# [Obiettivo dell'esercizio]
Ricopia senza alcuna modifica le righe di testo di tutti i record e lascia fuori dalla risposta le immagini.

════

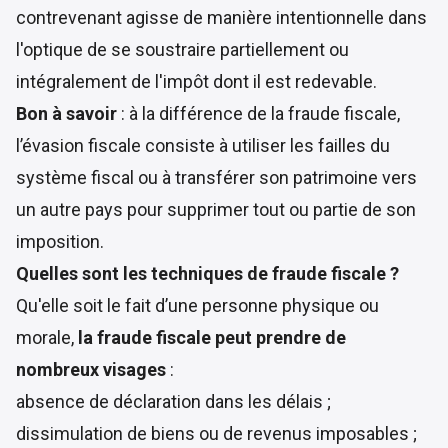
contrevenant agisse de manière intentionnelle dans
l'optique de se soustraire partiellement ou
intégralement de l'impôt dont il est redevable.
Bon à savoir
: à la différence de la fraude fiscale,
l’évasion fiscale consiste à utiliser les failles du
système fiscal ou à transférer son patrimoine vers
un autre pays pour supprimer tout ou partie de son
imposition.
Quelles sont les techniques de fraude fiscale ?
Qu'elle soit le fait d’une personne physique ou
morale,
la fraude fiscale peut prendre de
nombreux visages
:
absence de déclaration dans les délais ;
dissimulation de biens ou de revenus imposables ;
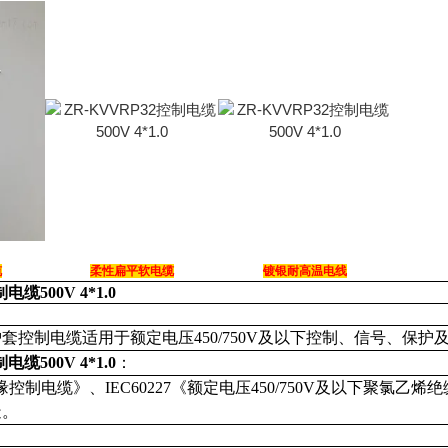
缆
柔性扁平软电缆
镀银耐高温电线
电缆500V 4*1.0
：
护套控制电缆适用于额定电压450/750V及以下控制、信
电缆500V 4*1.0
：
缘控制电缆》、IEC60227《额定电压450/750V及以下聚氯乙烯
等制造。
：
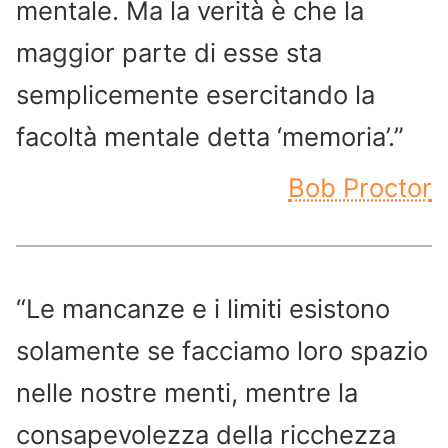
mentale. Ma la verità è che la
maggior parte di esse sta
semplicemente esercitando la
facoltà mentale detta ‘memoria’.”
Bob Proctor
“Le mancanze e i limiti esistono
solamente se facciamo loro spazio
nelle nostre menti, mentre la
consapevolezza della ricchezza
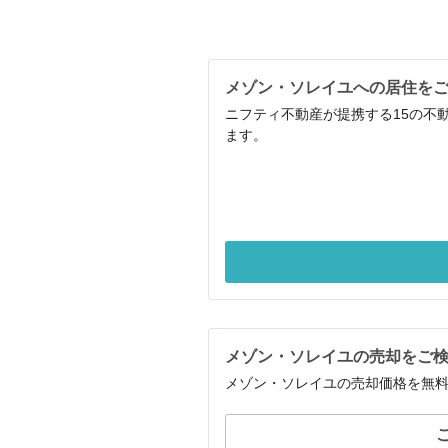
メゾン・ソレイユへの居住を
ニフティ不動産が提携する15の不
ます。
メゾン・ソレイユの売却をご
メゾン・ソレイユの売却価格を無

════

# [Spazio per rispondere]
contrevenant agisse de manière intentionnelle dans
l'optique de se soustraire partiellement ou
intégralement de l'impôt dont il est redevable.
Bon à savoir
: à la différence de la fraude fiscale,
l’évasion fiscale consiste à utiliser les failles du
système fiscal ou à transférer son patrimoine vers
un autre pays pour supprimer tout ou partie de son
imposition.
Quelles sont les techniques de fraude fiscale ?
Qu'elle soit le fait d’une personne physique ou
morale,
la fraude fiscale peut prendre de
nombreux visages
:
absence de déclaration dans les délais ;
dissimulation de biens ou de revenus imposables ;
缆
柔性扁平软电缆
镀银耐高温电线
电缆500V 4*1.0
：
护套控制电缆适用于额定电压450/750V及以下控制、信
电缆500V 4*1.0
：
缘控制电缆》、IEC60227《额定电压450/750V及以下聚氯乙烯
等制造。
：
mentale. Ma la verità è che la
maggior parte di esse sta
semplicemente esercitando la
facoltà mentale detta ‘memoria’.”
Bob Proctor
“Le mancanze e i limiti esistono
solamente se facciamo loro spazio
nelle nostre menti, mentre la
consapevolezza della ricchezza
メゾン・ソレイユへの居住を
ニフティ不動産が提携する15の不
ます。
メゾン・ソレイユの売却をご
メゾン・ソレイユの売却価格を無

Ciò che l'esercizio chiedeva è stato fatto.